Ülkemizin dış politikasının temel ögelerinde 2022 yılı sırasında kayda değer bir değişiklik meydana geldiği söylenemez. Çeşitli virajlara rağmen Batı karşıtı eylemler kendini göstermeye devam etmiş, özellikle Rusya’nın Ukrayna’ya açtığı savaştan sonra iktidarın anlaşılmaz bir şevkle Putin’i her daim savunan bölgedeki tek ülke konumuna girmesi zaten ona karşı güvensizliği iyice arttırmıştır. AB ile mesafenin açılmakta olmasını geçen haftaki yazımda irdelemiştim. ABD için de aynı şeyi söylemek mümkün. Covid-19 krizinin hafiflemiş olmasının neticesinde Beyaz Sarayı ziyaret eden devlet başkanlarının sayısı her gün artmaktadır. Ancak bütün taleplerine ve Biden yönetiminin ilk döneminin yarısına gelinmiş olmasına rağmen, Cumhurbaşkanı Erdoğan Vaşington’a henüz davet edilmemiştir. Bu da en azından bazılarının iddiasının aksine, ülkemizin bölgede Batı için vazgeçilmez bir ortak olmadığını göstermektedir. Tersine zaman geçtikçe ve iktidar söylemini sertleştirdikçe Batı için alternatif arayışları artmaktadır. Yunanistan ve Kıbrıs ile ABD’nin ve münferit AB ülkelerinin artan askeri işbirliği tehlikeli oldukları kadar yanıltıcı olmayan göstergelerdir.

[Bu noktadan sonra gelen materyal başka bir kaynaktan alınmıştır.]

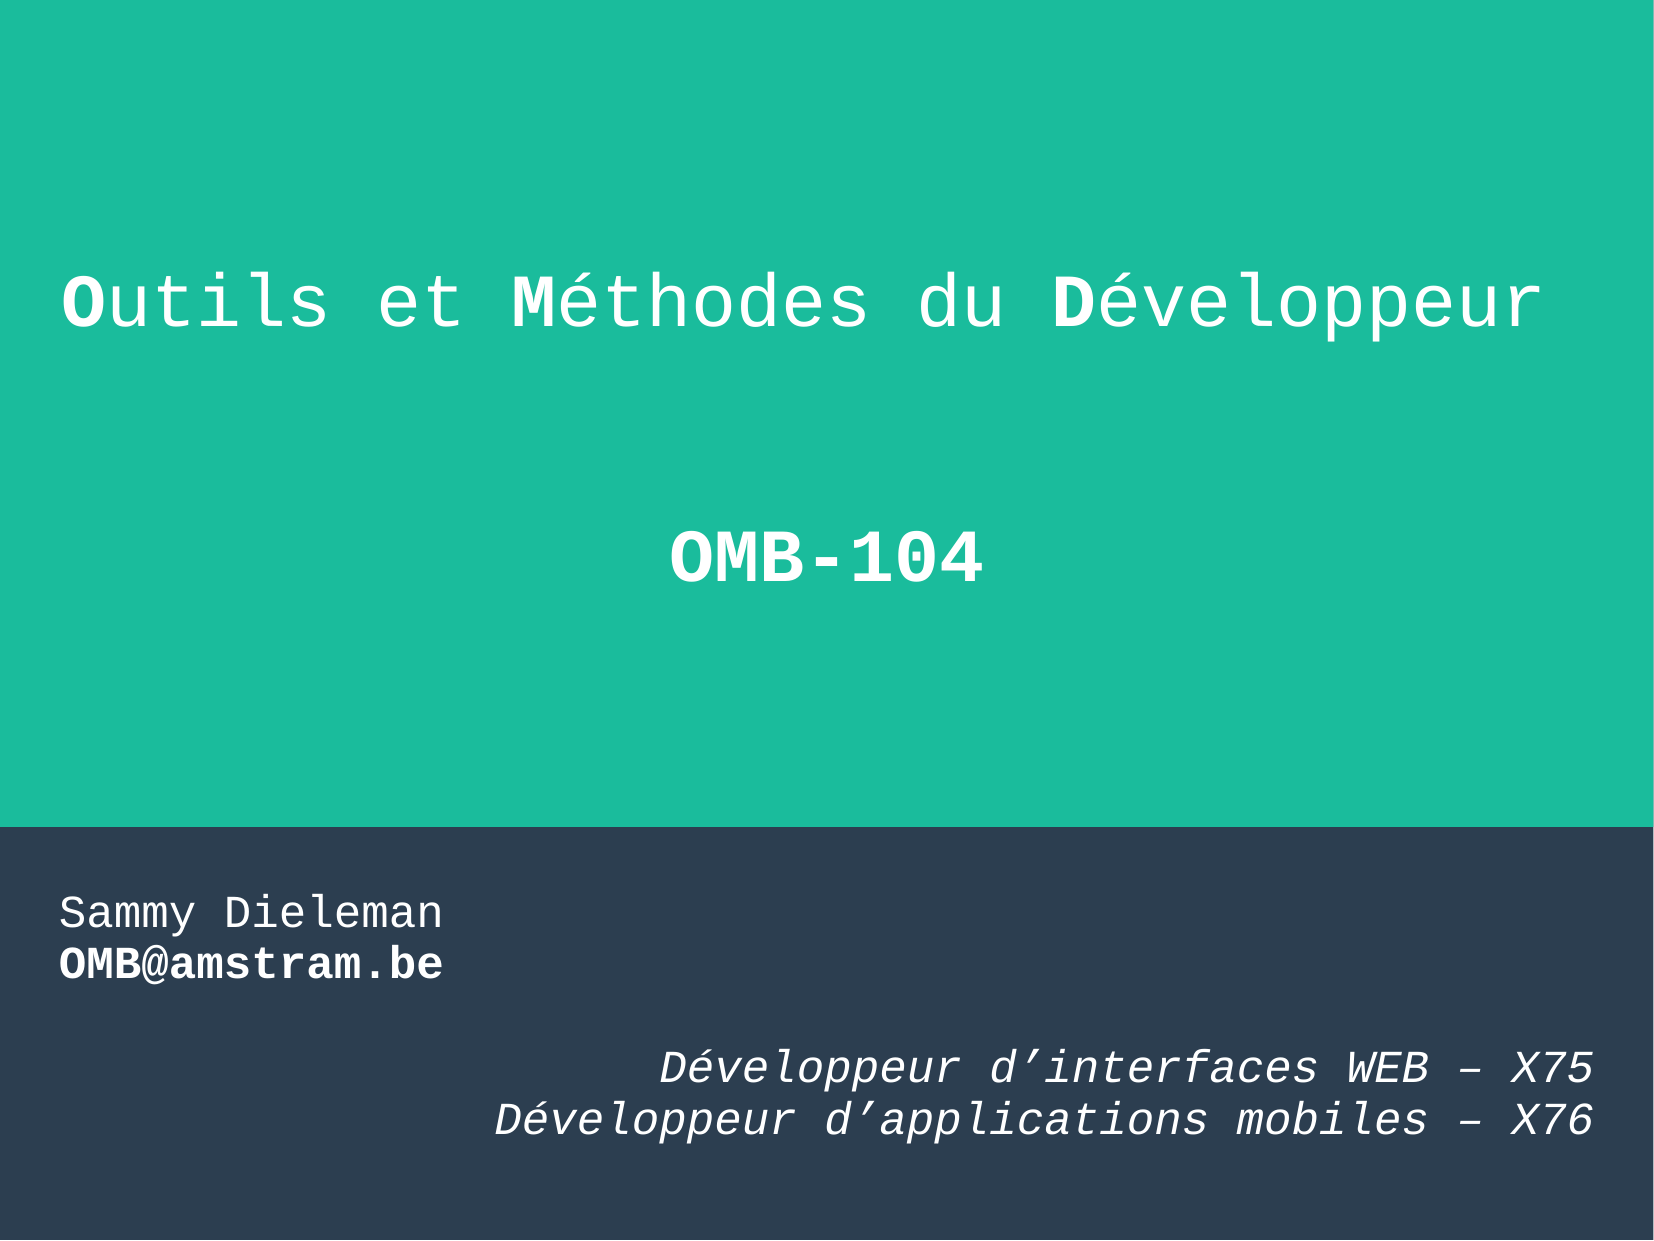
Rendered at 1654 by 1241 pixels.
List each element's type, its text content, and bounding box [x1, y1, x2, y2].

subtitle Sammy Dieleman OMB@amstram.be Développeur d’interfaces WEB – X75 Développeur d’applications mobiles – X76 [58, 856, 1595, 1181]
title Outils et Méthodes du Développeur OMB-104 [58, 0, 1595, 826]
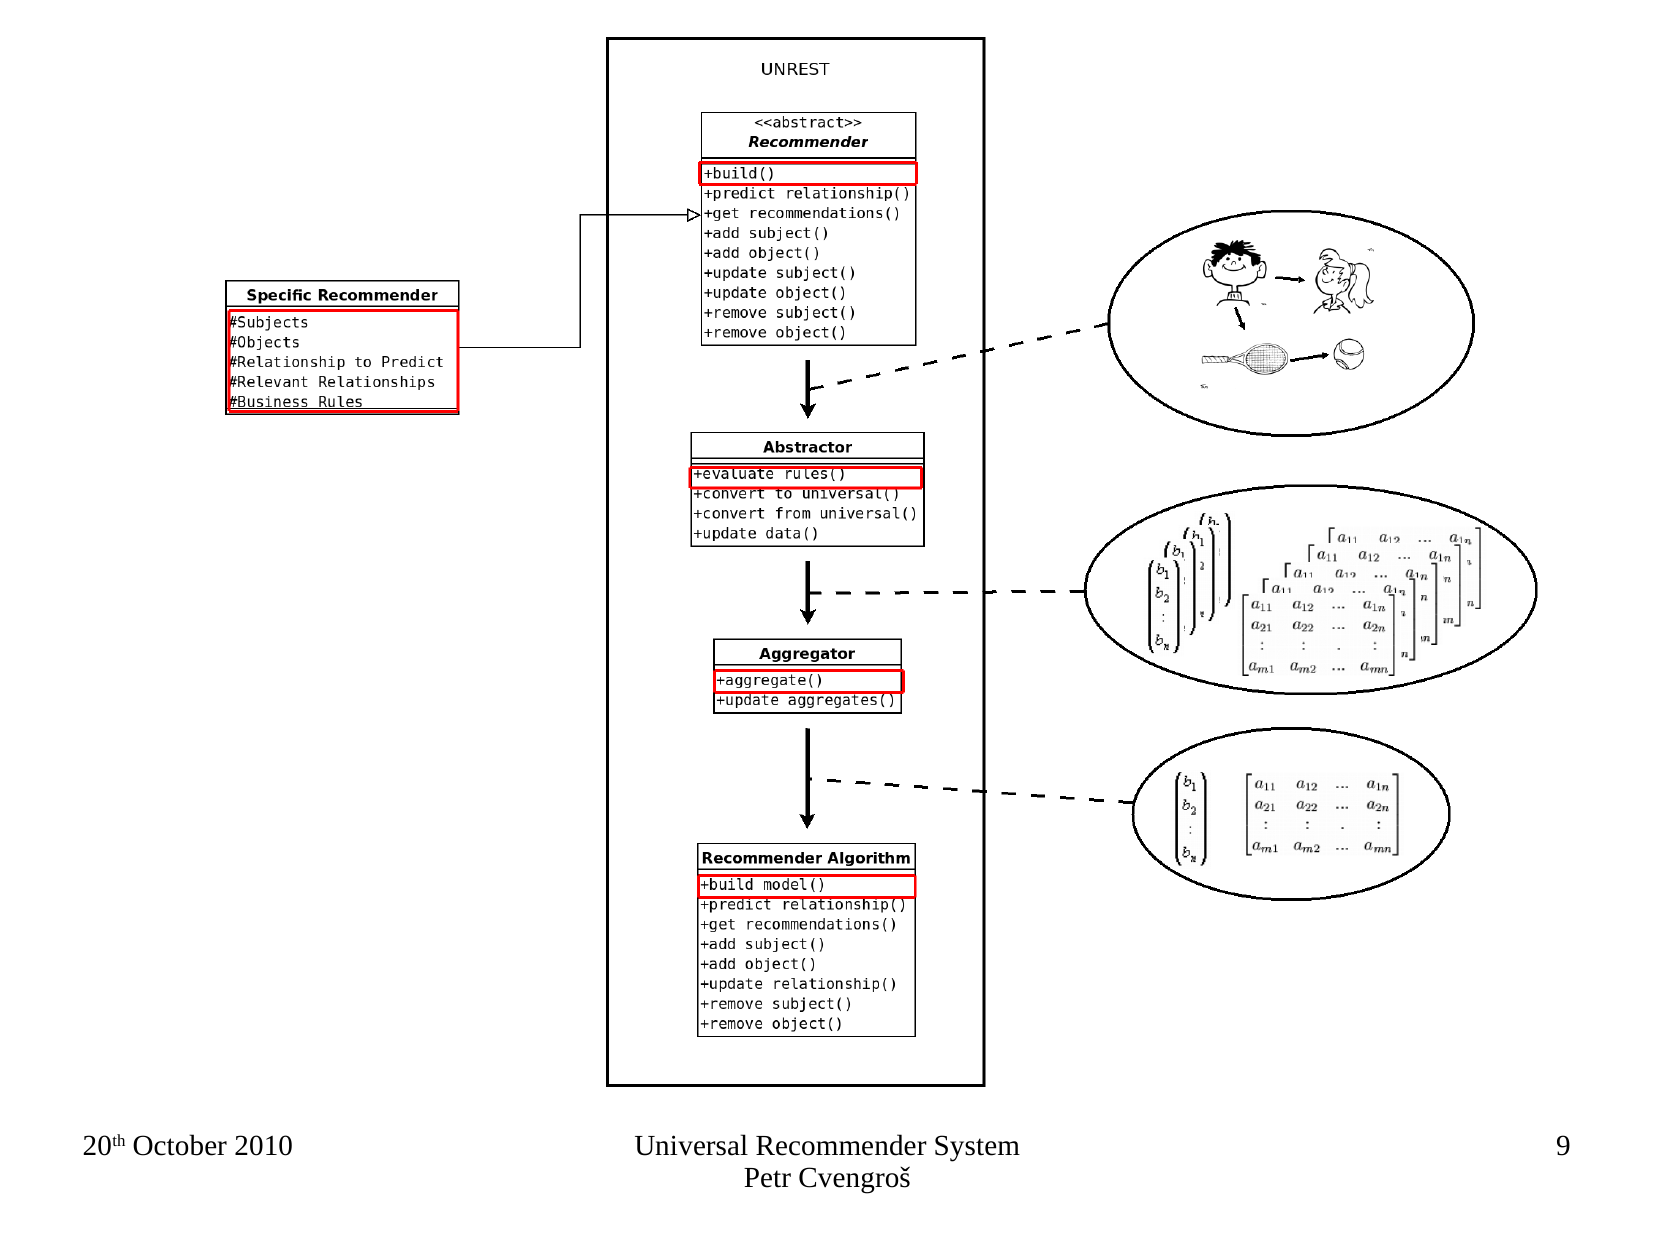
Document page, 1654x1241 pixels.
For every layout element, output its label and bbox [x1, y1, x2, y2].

Yaklaşan seçimler Türkiye’nin önemli muhataplarını bir bekle-gör konumuna soktu. Önümüzdeki birkaç ay içinde iktidarın işine gelecek olumlu adımların ABD veya AB tarafından atılacağı şüpheli. Seçimlerden sonra iktidar değişsin veya değişmesin bir çok başka alanda olduğu gibi dış politikada da daha gerçekçi bir yöne gidileceğini ümit etmekten başka yapabileceğimiz bir şey yok sanırım.